Today, you’ll learn how to cultivate an attitude of gratitude using 10 practical gratitude exercises.
Depression can make it difficult to focus on the positive and asking someone who’s depressed to feel grateful can be a tall order.
Appreciation vs. Gratitude
Appreciation is defined as the act of acknowledging the goodness in life—seeing the positives in experiences and people
That’s important,
But gratitude goes a step further.
Gratitude invites us not only to appreciate gifts but also to repay them or pay them forward.
It recognizes that the positive things in life are often due to forces outside of ourselves, mainly the efforts of other people.
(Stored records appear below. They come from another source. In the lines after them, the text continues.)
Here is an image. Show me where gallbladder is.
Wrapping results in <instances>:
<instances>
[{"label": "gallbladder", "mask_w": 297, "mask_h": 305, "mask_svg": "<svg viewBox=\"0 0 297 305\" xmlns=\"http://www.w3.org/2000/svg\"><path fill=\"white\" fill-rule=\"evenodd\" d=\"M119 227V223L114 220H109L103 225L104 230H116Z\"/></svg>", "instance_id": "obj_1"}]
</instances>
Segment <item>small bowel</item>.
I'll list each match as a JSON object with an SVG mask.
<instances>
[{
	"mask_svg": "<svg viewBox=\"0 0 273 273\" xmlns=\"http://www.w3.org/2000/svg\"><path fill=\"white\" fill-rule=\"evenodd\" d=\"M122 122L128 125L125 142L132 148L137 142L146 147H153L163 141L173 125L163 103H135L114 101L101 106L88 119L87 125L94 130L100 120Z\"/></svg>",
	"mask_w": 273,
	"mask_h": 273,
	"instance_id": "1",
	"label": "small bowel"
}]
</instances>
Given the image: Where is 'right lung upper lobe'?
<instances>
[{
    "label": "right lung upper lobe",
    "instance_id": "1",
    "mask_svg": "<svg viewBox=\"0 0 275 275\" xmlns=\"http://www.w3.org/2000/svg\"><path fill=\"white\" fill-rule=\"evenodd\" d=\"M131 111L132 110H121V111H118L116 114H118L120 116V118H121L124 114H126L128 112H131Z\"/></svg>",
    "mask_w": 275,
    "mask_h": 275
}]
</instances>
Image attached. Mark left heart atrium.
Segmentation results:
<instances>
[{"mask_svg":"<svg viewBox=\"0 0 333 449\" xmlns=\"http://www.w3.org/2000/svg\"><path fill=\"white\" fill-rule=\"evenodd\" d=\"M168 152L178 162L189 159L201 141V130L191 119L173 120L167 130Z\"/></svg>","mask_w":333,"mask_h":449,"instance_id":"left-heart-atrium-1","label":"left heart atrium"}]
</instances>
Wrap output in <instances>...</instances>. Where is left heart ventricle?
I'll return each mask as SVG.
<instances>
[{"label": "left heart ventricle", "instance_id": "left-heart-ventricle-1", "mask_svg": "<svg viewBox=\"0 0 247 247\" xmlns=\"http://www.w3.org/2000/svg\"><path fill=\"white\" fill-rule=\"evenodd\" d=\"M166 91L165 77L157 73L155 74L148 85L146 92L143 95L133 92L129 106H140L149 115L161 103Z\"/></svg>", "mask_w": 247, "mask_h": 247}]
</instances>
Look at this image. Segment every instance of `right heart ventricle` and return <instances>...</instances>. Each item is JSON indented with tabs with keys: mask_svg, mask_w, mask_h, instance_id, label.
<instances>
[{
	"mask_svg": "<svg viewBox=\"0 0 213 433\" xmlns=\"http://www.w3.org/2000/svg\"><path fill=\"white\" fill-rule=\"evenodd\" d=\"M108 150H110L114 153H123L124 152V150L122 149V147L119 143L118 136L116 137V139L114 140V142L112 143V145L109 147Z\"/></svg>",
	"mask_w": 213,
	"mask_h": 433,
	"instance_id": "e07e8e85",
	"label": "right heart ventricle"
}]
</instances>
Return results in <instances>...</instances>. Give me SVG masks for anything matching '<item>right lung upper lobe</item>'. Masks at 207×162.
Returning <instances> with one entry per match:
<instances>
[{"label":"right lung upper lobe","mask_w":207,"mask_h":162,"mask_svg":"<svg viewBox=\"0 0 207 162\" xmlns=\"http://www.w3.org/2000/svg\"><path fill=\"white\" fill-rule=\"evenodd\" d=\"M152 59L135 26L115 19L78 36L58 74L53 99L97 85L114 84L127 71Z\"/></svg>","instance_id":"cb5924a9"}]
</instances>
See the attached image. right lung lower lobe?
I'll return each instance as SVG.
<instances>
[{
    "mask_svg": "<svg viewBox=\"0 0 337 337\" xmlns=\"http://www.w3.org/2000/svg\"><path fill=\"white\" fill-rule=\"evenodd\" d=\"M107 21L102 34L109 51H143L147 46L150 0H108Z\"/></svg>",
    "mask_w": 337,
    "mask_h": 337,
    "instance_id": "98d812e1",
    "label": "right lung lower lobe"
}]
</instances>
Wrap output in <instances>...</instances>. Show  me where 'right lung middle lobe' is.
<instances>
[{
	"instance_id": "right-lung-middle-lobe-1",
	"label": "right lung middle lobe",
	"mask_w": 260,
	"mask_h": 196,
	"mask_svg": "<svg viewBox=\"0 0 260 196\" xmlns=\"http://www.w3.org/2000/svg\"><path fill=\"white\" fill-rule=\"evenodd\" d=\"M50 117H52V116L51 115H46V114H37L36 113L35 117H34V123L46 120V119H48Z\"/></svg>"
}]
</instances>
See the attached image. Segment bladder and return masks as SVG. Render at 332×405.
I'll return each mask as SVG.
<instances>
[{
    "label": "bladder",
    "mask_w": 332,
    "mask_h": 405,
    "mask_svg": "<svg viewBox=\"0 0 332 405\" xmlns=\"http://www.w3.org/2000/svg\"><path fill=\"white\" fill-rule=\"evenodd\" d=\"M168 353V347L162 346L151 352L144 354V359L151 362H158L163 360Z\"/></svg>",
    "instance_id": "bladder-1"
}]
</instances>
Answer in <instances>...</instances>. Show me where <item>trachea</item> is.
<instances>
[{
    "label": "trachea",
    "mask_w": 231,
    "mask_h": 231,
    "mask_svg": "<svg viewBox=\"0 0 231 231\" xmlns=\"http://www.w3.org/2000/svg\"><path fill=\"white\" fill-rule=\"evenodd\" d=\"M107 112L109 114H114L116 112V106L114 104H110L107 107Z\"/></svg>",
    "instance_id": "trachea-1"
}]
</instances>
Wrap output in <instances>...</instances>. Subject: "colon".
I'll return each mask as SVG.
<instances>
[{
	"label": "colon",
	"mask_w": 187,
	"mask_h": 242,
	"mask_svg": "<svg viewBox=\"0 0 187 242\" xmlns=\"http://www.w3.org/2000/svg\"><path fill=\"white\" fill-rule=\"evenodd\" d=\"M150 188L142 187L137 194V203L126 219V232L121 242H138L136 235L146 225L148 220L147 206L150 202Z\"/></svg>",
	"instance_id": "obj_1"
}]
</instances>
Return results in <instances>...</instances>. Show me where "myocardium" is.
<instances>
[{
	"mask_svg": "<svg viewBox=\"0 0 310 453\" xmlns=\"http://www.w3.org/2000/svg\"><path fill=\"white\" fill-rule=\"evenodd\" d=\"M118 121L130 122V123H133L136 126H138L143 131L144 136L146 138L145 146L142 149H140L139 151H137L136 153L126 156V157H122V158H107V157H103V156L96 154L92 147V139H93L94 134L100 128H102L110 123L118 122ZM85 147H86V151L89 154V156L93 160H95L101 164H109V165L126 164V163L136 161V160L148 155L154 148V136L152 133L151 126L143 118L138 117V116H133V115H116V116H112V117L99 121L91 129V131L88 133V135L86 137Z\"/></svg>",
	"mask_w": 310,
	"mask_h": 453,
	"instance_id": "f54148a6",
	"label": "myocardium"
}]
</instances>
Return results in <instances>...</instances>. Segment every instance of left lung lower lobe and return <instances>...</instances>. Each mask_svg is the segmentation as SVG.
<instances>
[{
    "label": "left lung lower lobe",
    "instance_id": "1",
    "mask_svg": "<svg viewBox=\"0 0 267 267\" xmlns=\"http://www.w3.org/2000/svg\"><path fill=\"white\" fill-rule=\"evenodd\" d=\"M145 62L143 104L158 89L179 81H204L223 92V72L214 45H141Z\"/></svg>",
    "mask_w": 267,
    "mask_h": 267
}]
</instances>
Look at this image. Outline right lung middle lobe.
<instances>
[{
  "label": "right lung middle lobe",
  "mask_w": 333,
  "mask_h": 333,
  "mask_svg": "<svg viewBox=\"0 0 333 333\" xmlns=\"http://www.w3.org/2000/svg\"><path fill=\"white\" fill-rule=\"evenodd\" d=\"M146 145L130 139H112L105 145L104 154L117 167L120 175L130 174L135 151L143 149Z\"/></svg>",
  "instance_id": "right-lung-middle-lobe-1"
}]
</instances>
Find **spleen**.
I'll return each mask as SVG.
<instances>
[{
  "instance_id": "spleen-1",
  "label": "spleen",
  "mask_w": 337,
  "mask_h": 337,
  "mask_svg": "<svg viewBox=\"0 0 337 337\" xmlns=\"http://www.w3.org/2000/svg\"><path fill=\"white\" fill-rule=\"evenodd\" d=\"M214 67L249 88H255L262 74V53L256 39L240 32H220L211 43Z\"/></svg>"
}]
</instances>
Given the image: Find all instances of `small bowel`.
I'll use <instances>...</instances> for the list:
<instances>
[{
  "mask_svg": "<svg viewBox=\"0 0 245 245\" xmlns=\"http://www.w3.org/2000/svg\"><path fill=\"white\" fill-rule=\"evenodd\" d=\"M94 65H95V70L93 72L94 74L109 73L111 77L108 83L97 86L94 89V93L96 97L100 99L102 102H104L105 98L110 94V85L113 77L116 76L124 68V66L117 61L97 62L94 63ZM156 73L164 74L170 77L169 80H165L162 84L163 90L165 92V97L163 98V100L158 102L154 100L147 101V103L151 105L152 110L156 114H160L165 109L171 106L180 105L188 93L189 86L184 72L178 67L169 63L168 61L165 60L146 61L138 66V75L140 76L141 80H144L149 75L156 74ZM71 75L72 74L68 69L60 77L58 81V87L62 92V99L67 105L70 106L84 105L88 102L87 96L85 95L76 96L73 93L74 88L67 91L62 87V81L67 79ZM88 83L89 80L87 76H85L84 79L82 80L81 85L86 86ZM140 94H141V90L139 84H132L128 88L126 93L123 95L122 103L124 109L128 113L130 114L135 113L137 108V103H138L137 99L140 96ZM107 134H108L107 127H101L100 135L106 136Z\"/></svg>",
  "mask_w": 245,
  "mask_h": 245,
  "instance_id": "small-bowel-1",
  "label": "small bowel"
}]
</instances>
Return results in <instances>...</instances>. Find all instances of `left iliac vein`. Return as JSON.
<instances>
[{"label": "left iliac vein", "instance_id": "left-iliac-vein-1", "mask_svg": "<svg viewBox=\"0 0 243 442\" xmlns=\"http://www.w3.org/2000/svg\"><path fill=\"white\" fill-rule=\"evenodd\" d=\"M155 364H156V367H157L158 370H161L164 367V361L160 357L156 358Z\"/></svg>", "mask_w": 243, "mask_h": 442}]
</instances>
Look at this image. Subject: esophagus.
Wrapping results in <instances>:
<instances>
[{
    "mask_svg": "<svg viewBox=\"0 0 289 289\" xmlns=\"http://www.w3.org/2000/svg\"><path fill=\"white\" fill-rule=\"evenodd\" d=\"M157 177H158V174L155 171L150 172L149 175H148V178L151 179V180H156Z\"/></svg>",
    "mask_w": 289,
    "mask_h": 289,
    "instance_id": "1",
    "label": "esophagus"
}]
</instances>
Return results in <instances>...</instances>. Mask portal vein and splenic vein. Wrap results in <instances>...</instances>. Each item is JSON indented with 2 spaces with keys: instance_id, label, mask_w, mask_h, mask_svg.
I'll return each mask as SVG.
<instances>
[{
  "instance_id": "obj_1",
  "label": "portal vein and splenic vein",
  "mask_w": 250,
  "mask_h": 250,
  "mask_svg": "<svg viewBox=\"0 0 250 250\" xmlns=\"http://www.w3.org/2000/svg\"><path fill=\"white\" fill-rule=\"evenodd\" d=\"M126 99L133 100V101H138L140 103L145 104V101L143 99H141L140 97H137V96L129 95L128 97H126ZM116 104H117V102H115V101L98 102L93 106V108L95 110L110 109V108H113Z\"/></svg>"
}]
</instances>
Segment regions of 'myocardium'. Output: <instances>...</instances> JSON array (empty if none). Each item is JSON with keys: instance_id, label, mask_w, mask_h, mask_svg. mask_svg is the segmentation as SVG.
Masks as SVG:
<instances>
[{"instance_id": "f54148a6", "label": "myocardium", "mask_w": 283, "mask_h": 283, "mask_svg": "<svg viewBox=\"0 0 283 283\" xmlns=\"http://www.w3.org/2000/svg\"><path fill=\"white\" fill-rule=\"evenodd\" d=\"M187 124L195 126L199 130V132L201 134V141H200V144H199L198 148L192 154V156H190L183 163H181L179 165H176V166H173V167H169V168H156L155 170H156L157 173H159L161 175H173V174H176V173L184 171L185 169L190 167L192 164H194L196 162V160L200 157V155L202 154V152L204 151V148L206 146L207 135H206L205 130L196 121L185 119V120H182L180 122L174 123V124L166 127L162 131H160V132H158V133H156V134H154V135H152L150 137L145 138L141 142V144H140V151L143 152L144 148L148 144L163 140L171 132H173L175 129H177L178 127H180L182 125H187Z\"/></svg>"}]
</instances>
Related: What is Concealed Depression? (Effective 3-Step Guide To Overcome High Functioning Depression)
Top 10 Exercises to Cultivate an Attitude of Gratitude
Exercise 1. Say Thank You To Everything You Encounter
The quickest and easiest route to filling your heart and life with gratitude is by saying “thank you” to everything you encounter.
Repeating the word thank you many times a day even if you don’t mean it, will make your subconscious mind believe that you’re indeed thankful and that your life is full of blessings.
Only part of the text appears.